As show above, only one GPU is doing work (in green) at a time, while the others are idle. This idleness of a GPU in the pipeline is called a pipeline bubble. A fix to this is using multiple microbatches for forwards and backwards which reduces the bubble fraction (or # of bubbles in the pipeline).

This image is from Simon Boehm's blog on Pipeline Parallelism, I don't think there is a better blog on this. It clearly shows how increasing the microbatches decreases the bubble fraction or empty space relative to total space.
I would go a bit deeper on newer algorithms for this, but 1) I think Simon has covered them really well and 2) I'll keep it for a separate blog.
Tensor parallel
Tensor parallel sounds simple but needs some practice to be easy to intuit.
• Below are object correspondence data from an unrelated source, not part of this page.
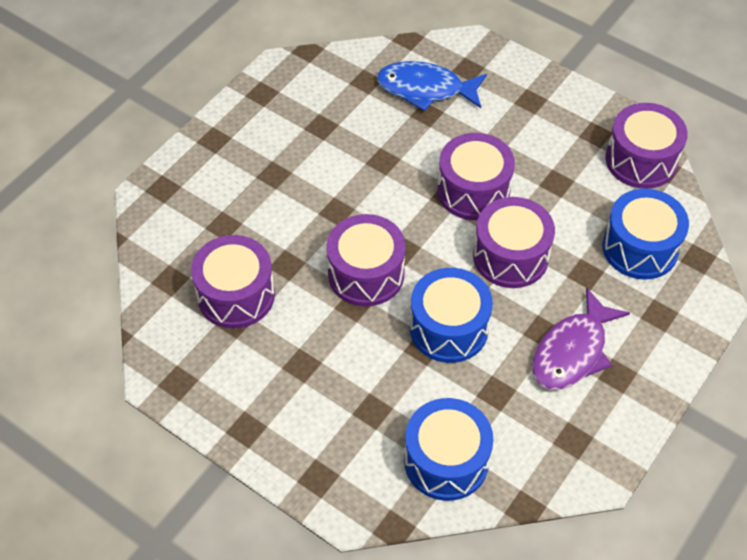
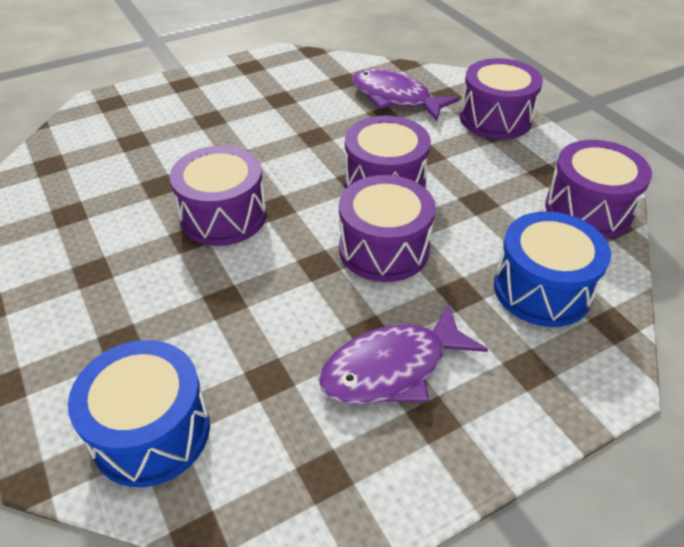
camera: 25 degrees right, 10 degrees down
purple drum [191,235,275,328] -> purple drum moved to [460,58,543,140]
blue fish [377,61,487,111] -> purple fish [352,69,460,121]
blue drum [410,268,493,363] -> none

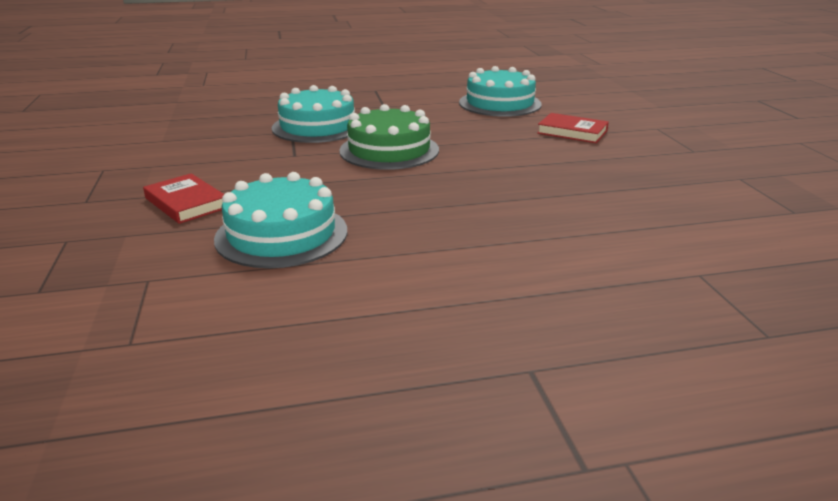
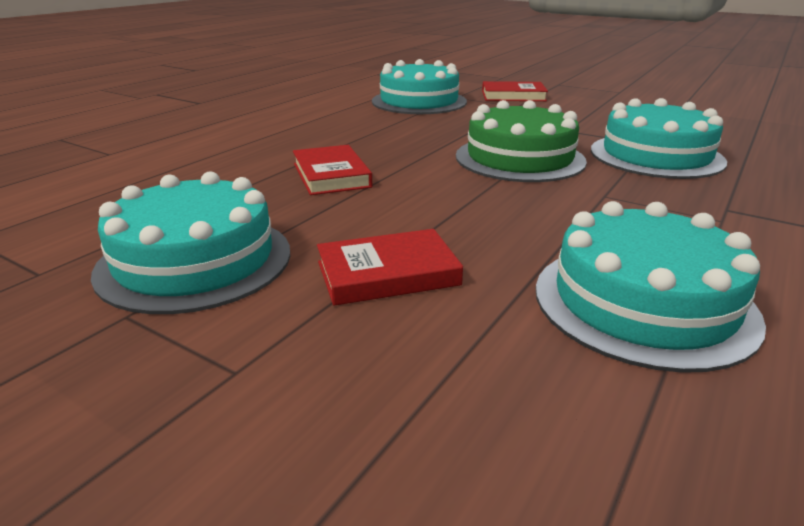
camera: 135 degrees right, 0 degrees up
none -> turquoise cake [91,171,290,314]
none -> red book [293,145,372,195]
The idea is to horizontally (row-parallel) and/or vertically (column-parallel) split a weight tensor across GPUs. This is usually done on massive Linear layers of FFNs within a transformer.
Take the following example:
out = W2(σ(W1(inp))) where inp has dims [B, H], W1 is [B, 4H] and W2 is [4H, B]
These weights get split like below and the WX.1 is assigned to GPU 1 & WX.2 is assigned to GPU 2. This way, we use all GPUs during the compute passes without bubbles.
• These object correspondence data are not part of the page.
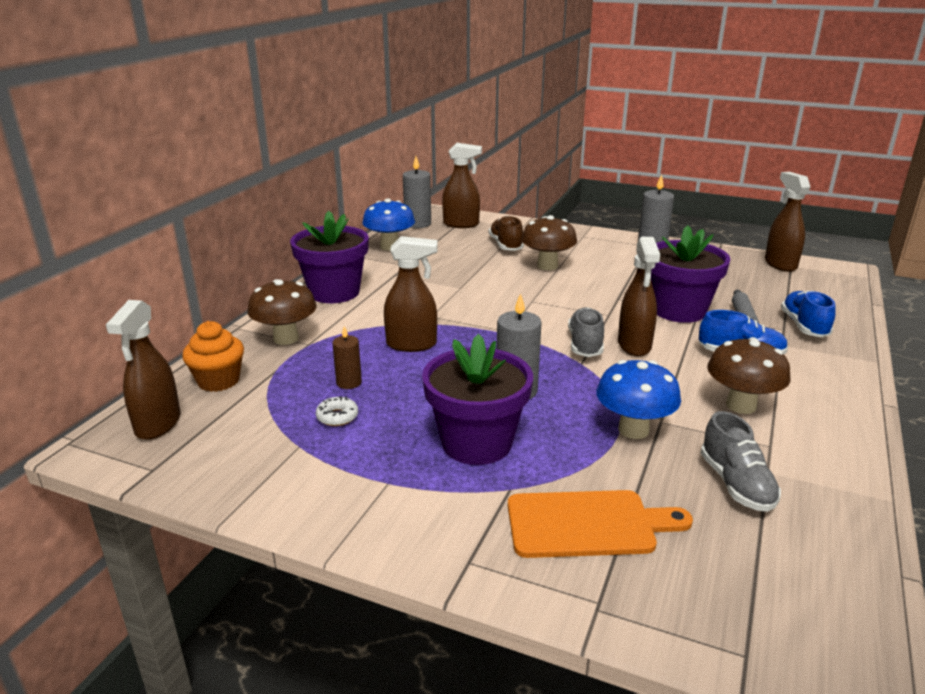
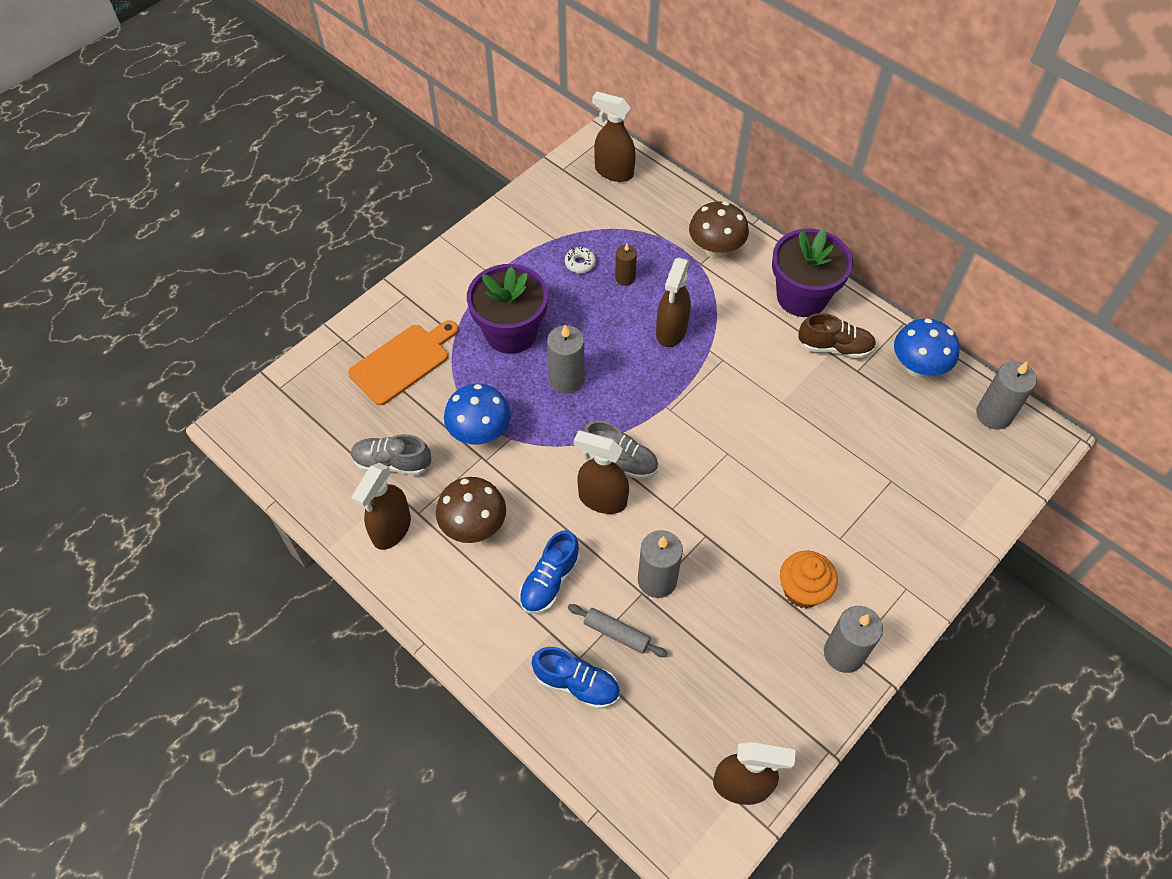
camera: 110 degrees right, 30 degrees up
orange cupcake [182,321,244,392] -> orange cupcake moved to [780,551,838,608]
brown spray bottle [442,143,482,228] -> brown spray bottle moved to [352,463,411,550]
brown shoe [489,216,524,251] -> brown shoe moved to [798,313,876,359]
orange cutting board [508,490,693,558] -> orange cutting board turned 150 degrees counterclockwise [348,320,458,405]
brown mushroom [521,215,577,270] -> none
purple flower pot [651,225,731,323] -> grey candle [638,530,683,598]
This is how the FFN will be done.

Notice how we avoid all-gathering right after W1 is done on both GPUs, this is because we don't need the fully materialized matrix. Activation functions are element-wise and W2, Y only needs its respective W1, Y chunk. But since the next piece of the compute graph needs the full activation, we need to all-reduce SUM on the partial activations.
Expert parallel
As the name suggests, we put a subset of experts (mixture-of-experts) on each GPU. Nvidia's blog covers this concept well here. This image of theirs demonstrates small- vs large- scale EP.

The concept of expert parallel is simple, implementing it in practice is hard. I guess the biggest challenge with expert parallelism is MoE itself. It takes a lot of surrounding infrastructure like load balancing experts to make sure we don't end up with hot nodes or GPUs where experts are frequently used. Ideally, if we have 4 gpus and 16 experts (4 per gpu), each GPU has one "hot" expert, although this is an active research area.
Early Conclusion
I had a lot more planned for this blog but I realized it's a very redundant topic and there are much better resources that go into more detail. My goal is to write detailed work (usually a documentation of my project written post-work) with illustrative diagrams, but if someone else has done a better job, I'd rather you read that.